The Budapest Negroni
The Negroni is an acquired taste and few people love it the first time they try it. Bitter and funky tasting, the Negroni stands apart from many cocktails, which tend to be either fruity or distinctly alcoholic. The problem is, once you’re hooked, you’re hooked.
Living in Italy it is easy to get hooked on Negronis for the simple reason that it is the only cocktail that many Italians know how to make well. Italy does not have much of a cocktail culture — although this is changing, especially in the north — but the one cocktail you can be sure they won’t mess up is the quintessentially Italian Negroni. The fact that it is composed of equal parts of three simple ingredients doesn’t hurt…
Although a straightforward Negroni is a thing of beauty in its own right, especially with the right vermouth, the Budapest Negroni is truly extraordinary. The first special twist comes from the Earl Grey-infused gin, which adds a particular richness to the drink. The bergamot in the Earl Grey combines
beautifully with the juniper in the gin, offering a taste sensation that will keep you coming back. To make this, simply put loose-leaf Earl Grey tea in a small glass, fill with gin (Gordon’s is fine for this, but go no cheaper) and leave it to steep at room temperature for two hours.
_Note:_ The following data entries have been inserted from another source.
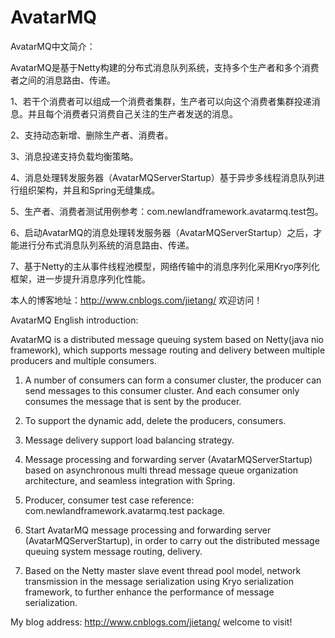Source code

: # AvatarMQ
AvatarMQ中文简介：

AvatarMQ是基于Netty构建的分布式消息队列系统，支持多个生产者和多个消费者之间的消息路由、传递。

1、若干个消费者可以组成一个消费者集群，生产者可以向这个消费者集群投递消息。并且每个消费者只消费自己关注的生产者发送的消息。

2、支持动态新增、删除生产者、消费者。

3、消息投递支持负载均衡策略。

4、消息处理转发服务器（AvatarMQServerStartup）基于异步多线程消息队列进行组织架构，并且和Spring无缝集成。

5、生产者、消费者测试用例参考：com.newlandframework.avatarmq.test包。

6、启动AvatarMQ的消息处理转发服务器（AvatarMQServerStartup）之后，才能进行分布式消息队列系统的消息路由、传递。

7、基于Netty的主从事件线程池模型，网络传输中的消息序列化采用Kryo序列化框架，进一步提升消息序列化性能。

本人的博客地址：http://www.cnblogs.com/jietang/ 欢迎访问！



AvatarMQ English introduction:

AvatarMQ is a distributed message queuing system based on Netty(java nio framework), which supports message routing and delivery between multiple producers and multiple consumers.

1. A number of consumers can form a consumer cluster, the producer can send messages to this consumer cluster. And each consumer only consumes the message that is sent by the producer.

2. To support the dynamic add, delete the producers, consumers.

3. Message delivery support load balancing strategy.

4. Message processing and forwarding server (AvatarMQServerStartup) based on asynchronous multi thread message queue organization architecture, and seamless integration with Spring.

5. Producer, consumer test case reference: com.newlandframework.avatarmq.test package.

6. Start AvatarMQ message processing and forwarding server (AvatarMQServerStartup), in order to carry out the distributed message queuing system message routing, delivery.

7. Based on the Netty master slave event thread pool model, network transmission in the message serialization using Kryo serialization framework, to further enhance the performance of message serialization.

My blog address: http://www.cnblogs.com/jietang/ welcome to visit!

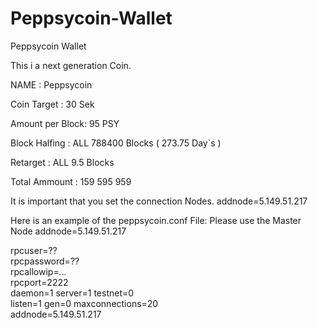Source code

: # Peppsycoin-Wallet
Peppsycoin Wallet

This i a next generation Coin.

NAME            : Peppsycoin

Coin Target     : 30 Sek

Amount per Block: 95  PSY

Block Halfing   : ALL 788400 Blocks  ( 273.75 Day`s ) 

Retarget        : ALL 9.5 Blocks

Total Ammount   : 159 595 959


It is important that you set the connection Nodes.
addnode=5.149.51.217 

Here is an example of the peppsycoin.conf File: Please use the Master Node addnode=5.149.51.217 


rpcuser=??                   
rpcpassword=??    
rpcallowip=*.*.*.*                      
rpcport=2222                                   
daemon=1
server=1
testnet=0                                      
listen=1
gen=0
maxconnections=20                             
addnode=5.149.51.217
The second special twist comes with a final smoking once the three ingredients have been combined. This required a smoker of sorts — I use the Smoking Gun, which works for any kind of food and drink smoking. The result is a layered, sophisticated cocktail that begs to be savored slowly.
- 1 part Earl-Grey infused gin
- 1 part Campari
- 1 part sweet vermouth (Punt e Mes is great for this)
This drink can be served up or on the rocks. My preferred way of doing this is to combine all the ingredients into a large crystal decanter and then add the smoke. Then, I put the decanter in the freezer and leave it there.
Serve with orange wedge or peel as garnish.